„Drei Jahre unter der Einflugschneise“

Gottesdienst in der Bergkirche der Dreikönigsgemeinde am 26.10.2014 zum Thema: „Drei Jahre unter der Einflugschneise“

Predigt von Pfarrerin Silke Alves-Christe:

Liebe Gemeinde!
Immer wieder kommt es vor – vielen von Ihnen wird es so gehen wie mir –, dass ich Menschen wiedertreffe, denen ich irgendwann in den letzten drei Jahren von der unerträglichen Überflugbelastung und von den wöchentlichen Montagsdemonstrationen erzählt habe, und die beim Wiedersehen fragen, ob ich mich inzwischen an den Lärm gewöhnt habe. Wenn ich dann regelmäßig antworte, dass ich diese Belastung weiterhin unerträglich finde, und weiter jeden Montag im Terminal dagegen demonstriere, kommt ebenso regelmäßig die Reaktion: „aber doch ohne Aussicht auf irgendeinen Erfolg“.

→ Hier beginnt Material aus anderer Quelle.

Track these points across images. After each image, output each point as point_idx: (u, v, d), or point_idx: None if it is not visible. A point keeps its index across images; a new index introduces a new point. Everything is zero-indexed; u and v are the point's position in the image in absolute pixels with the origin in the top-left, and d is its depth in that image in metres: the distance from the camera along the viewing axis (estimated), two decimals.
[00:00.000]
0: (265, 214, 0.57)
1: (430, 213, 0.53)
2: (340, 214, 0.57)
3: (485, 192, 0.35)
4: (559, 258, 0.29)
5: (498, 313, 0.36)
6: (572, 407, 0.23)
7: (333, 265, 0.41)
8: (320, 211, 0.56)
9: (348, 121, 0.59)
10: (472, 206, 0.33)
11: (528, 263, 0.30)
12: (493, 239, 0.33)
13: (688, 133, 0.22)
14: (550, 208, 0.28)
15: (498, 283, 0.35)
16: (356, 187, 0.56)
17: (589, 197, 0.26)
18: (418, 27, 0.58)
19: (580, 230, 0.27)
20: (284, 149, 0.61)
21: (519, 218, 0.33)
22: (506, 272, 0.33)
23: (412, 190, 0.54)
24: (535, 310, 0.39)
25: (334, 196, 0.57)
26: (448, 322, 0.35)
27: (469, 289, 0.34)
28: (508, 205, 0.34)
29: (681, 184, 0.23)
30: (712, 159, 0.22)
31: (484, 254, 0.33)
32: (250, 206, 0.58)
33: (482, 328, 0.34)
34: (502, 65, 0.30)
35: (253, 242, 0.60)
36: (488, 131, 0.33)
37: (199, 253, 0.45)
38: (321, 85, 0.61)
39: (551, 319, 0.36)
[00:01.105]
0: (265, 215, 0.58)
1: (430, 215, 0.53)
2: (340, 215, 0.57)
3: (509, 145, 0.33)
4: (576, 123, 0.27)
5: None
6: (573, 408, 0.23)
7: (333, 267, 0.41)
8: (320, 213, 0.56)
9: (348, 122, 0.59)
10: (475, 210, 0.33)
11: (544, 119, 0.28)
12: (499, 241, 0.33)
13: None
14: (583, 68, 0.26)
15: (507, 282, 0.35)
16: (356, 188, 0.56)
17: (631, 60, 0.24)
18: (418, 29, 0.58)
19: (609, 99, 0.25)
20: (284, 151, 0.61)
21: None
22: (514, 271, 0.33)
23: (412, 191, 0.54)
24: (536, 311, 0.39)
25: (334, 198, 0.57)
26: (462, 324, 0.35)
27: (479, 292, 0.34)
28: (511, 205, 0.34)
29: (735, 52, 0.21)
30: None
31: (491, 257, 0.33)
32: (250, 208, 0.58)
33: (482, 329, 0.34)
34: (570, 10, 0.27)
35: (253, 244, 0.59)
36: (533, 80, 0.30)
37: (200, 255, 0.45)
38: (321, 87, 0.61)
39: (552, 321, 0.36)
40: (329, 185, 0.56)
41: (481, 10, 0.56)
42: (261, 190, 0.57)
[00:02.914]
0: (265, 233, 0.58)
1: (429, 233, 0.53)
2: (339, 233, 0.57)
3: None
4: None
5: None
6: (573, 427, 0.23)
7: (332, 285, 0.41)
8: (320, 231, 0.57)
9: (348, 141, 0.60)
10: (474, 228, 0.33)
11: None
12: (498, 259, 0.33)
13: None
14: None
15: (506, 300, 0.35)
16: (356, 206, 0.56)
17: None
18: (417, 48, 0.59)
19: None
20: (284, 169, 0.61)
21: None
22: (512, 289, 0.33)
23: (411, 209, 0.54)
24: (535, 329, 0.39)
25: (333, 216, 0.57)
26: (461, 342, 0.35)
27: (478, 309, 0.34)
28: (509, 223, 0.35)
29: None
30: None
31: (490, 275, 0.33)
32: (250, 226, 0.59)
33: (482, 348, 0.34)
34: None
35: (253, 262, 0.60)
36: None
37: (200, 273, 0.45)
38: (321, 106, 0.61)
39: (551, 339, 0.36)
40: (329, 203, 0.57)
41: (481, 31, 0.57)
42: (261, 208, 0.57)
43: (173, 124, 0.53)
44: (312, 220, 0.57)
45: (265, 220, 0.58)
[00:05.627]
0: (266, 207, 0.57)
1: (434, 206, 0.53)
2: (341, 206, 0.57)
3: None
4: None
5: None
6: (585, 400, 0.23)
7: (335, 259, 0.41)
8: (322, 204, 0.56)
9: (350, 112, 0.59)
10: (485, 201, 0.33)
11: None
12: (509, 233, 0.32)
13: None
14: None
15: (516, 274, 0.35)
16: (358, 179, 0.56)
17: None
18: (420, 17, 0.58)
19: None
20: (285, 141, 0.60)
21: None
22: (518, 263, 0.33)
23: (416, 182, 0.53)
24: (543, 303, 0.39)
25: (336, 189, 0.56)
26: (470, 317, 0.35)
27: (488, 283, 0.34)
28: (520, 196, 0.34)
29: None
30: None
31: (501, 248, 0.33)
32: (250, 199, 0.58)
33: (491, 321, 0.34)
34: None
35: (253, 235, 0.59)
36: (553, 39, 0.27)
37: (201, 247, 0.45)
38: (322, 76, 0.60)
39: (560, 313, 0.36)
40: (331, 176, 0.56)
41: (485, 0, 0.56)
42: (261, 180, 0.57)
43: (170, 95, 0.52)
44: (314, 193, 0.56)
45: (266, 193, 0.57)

Ich will jetzt nicht die durchaus erwähnenswerten Erfolge unseres regelmäßigen Protests aufzählen – da wäre einiges zu nennen –, sondern ich möchte diese pessimistische, resignative Einschätzung meiner Bekannten einmal genauer hinterfragen.
Es handelt sich bei meinen Gesprächspartnern fast durchweg um engagierte Christen, Pfarrerkollegen zum Beispiel oder andere Menschen, denen ihr christlicher Glauben viel bedeutet und die in Kirchengemeinden aktiv sind.

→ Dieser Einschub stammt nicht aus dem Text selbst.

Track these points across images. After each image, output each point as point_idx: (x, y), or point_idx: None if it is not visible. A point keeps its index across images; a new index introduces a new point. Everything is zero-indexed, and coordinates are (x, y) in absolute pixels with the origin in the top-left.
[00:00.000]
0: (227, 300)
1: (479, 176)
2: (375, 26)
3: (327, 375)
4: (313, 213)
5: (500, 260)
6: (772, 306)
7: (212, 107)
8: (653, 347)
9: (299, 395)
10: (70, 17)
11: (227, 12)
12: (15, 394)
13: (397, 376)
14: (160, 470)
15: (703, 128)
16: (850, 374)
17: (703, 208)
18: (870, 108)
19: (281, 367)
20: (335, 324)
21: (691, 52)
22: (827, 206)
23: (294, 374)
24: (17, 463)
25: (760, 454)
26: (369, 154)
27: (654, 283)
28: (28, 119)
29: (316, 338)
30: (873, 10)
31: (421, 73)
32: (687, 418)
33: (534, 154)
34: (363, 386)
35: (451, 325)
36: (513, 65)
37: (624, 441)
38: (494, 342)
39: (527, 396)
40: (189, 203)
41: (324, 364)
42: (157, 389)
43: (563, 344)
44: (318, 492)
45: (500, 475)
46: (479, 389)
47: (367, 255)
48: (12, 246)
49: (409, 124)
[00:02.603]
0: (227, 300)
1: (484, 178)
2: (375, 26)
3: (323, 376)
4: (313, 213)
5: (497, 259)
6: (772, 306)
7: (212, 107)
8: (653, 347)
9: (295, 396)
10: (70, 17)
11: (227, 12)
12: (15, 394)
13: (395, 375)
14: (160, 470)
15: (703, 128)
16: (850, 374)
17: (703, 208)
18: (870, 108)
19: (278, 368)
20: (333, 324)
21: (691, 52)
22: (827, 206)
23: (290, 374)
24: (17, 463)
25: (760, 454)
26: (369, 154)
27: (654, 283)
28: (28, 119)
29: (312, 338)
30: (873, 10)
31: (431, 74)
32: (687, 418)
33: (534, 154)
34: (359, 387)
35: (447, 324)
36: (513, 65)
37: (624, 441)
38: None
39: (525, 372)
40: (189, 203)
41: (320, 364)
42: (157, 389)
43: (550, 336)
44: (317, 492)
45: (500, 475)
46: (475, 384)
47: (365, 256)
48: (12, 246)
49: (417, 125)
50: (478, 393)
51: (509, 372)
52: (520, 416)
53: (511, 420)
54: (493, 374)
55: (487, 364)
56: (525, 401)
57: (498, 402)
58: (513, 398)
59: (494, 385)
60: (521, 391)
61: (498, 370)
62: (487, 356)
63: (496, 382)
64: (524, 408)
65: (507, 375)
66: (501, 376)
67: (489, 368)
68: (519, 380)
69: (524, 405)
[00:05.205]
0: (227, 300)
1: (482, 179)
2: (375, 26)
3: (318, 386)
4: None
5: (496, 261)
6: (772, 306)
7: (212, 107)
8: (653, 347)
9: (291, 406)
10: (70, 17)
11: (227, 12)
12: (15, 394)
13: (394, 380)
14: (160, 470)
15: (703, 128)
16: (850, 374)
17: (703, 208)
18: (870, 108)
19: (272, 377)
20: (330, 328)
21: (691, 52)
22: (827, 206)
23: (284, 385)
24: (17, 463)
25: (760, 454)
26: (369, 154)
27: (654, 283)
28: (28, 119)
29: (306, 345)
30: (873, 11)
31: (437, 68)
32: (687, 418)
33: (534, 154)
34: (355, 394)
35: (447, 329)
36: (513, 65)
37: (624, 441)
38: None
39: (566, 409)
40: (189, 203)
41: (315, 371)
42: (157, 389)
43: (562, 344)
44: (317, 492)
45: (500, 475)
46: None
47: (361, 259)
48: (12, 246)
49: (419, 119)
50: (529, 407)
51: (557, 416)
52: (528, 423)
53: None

Sie gehen auch durchaus einfühlsam auf das Problem ein. Wobei man vielleicht fragen kann, ob etwa die Reaktion: „Das kann ich gut verstehen. Das könnte ich nicht aushalten!“ einfühlsam genannt werden darf.
Aber auch dieser Frage möchte ich nicht nachgehen, sondern mich beschäftigt dieses feste, geradezu fatalistische Überzeugtsein davon, dass die wirtschaftlichen Interessen auf jeden Fall siegen müssen. Ja, erstaunlich zaghaft meinen viele Menschen, die Macht von Wirtschaft und Technik schicksalsergeben hinnehmen zu müssen.
Ich kann diese unbeirrbare Ergebenheit in die Macht des Geldes nicht nachvollziehen.
Im christlichen Glauben steckt etwas, das uns davor bewahren müsste, uns irgendwelchen weltlichen Mächten quasi gottergeben zu unterwerfen.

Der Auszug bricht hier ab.